Begin with the word itself. Teranga, in Wolof, sits in a different grammatical and emotional register than its closest English equivalents. Teranga in Onboarding? You cannot answer that question without first sitting with the word — and noticing what English doesn't quite have a slot for.
What Teranga Actually Means
Let me give the canonical definition first, then try to do a little better. Teranga is a Wolof word that does not translate cleanly. The closest English approximation is hospitality, but it is hospitality elevated to a defining cultural virtue. It is why Senegal calls itself 'the land of teranga.' It is the reflex to feed a stranger, to seat them, to ask after them. In the modern world it is also a strategy — for sales, leadership, customer experience, and any practice that depends on people choosing to come back. The canonical version is correct but tame. The full version of Teranga is less polite, more demanding, and more interesting. It does not flatter the reader who has just discovered it.
Nit, nit ay garabam.Wolof — Man is the remedy of man.
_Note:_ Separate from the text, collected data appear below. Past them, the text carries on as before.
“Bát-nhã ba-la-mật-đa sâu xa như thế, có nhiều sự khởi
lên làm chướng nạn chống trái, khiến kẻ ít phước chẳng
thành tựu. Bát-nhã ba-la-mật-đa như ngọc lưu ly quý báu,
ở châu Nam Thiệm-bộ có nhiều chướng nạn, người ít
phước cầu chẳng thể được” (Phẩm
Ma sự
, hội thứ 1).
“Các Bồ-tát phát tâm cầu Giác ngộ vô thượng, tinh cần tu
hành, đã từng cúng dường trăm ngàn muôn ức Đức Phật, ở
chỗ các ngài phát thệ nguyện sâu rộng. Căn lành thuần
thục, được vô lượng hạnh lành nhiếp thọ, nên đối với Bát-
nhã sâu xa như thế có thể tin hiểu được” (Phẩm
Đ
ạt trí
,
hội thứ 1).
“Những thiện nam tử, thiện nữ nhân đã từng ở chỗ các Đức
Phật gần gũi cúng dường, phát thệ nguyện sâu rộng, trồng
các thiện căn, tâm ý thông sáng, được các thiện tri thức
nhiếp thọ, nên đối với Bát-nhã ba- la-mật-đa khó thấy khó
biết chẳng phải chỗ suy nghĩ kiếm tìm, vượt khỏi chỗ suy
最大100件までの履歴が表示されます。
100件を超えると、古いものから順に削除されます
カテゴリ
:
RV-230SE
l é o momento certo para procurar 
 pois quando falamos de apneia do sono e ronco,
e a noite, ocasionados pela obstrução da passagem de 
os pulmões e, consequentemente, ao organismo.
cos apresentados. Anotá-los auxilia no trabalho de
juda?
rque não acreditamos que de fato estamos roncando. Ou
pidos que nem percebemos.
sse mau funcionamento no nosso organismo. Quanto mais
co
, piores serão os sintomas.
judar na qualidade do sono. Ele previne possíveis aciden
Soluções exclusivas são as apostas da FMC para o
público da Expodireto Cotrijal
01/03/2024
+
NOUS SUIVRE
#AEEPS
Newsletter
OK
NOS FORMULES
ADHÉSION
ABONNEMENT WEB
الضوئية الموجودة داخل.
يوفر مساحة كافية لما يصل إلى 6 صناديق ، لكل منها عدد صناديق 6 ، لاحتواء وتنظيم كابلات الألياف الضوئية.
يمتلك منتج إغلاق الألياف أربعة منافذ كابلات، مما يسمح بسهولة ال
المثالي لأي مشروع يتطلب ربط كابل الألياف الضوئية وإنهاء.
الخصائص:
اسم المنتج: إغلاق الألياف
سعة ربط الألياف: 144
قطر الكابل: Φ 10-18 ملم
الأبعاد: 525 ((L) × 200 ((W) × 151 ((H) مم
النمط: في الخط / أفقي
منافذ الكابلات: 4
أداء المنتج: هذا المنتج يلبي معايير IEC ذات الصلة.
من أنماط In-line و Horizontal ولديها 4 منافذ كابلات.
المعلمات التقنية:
The Question This Post Is About
Why the first week is everything — and how Teranga reshapes onboarding. The question is worth taking seriously, because Teranga is one of those concepts that loses its shape when handled carelessly — and recovers it as soon as the reader is willing to slow down and listen.
The most concrete way Teranga shows up in working life is in how a manager handles failure. The Western reflex is to find the responsible individual, document the failure, and move on. Teranga insists on a slower, harder question first: what did the team make possible, and what did it fail to prevent? The shift sounds soft. It is not. First-day hires are walked to lunch, not handed a checklist.
A Second Angle
Outside the workplace, Teranga reads differently — and harder. In a household, it is not a leadership philosophy; it is a daily, sometimes irritating, set of obligations. The phone call you owe. The message you have not answered. The relative whose problem is now your problem because no one else is closer. First-day hires are walked to lunch, not handed a checklist. Teranga does not let you opt out of these.
Where the Concept Resists
Teranga is sometimes presented as the answer to the diseases of Western individualism. It is not, exactly. It is a different answer to a different question. Pretending it is a drop-in replacement for the modern self-help bookshelf does Teranga a disservice — and the reader, too. The work of taking it seriously is harder than that.
What to Do With This
There is no certificate at the end of Teranga. There is only the slow accumulation of choices made differently — meetings shaped differently, relationships tended differently, decisions weighed differently. The reward is not visible. The cost is real. Over time the difference becomes a kind of life.
The full philosophy, as a book
The Senegalese philosophy of generosity as strategy — in business, sales, leadership, and life.